■ **WHAT THIS TASK INVOLVES**
Give the data a second time, exactly and in full.

■ **DATA PROVIDED**
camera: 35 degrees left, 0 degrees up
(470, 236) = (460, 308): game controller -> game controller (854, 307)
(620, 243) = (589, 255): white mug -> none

■ **OUTPUT**
camera: 35 degrees left, 0 degrees up
(470, 236) = (460, 308): game controller -> game controller (854, 307)
(620, 243) = (589, 255): white mug -> none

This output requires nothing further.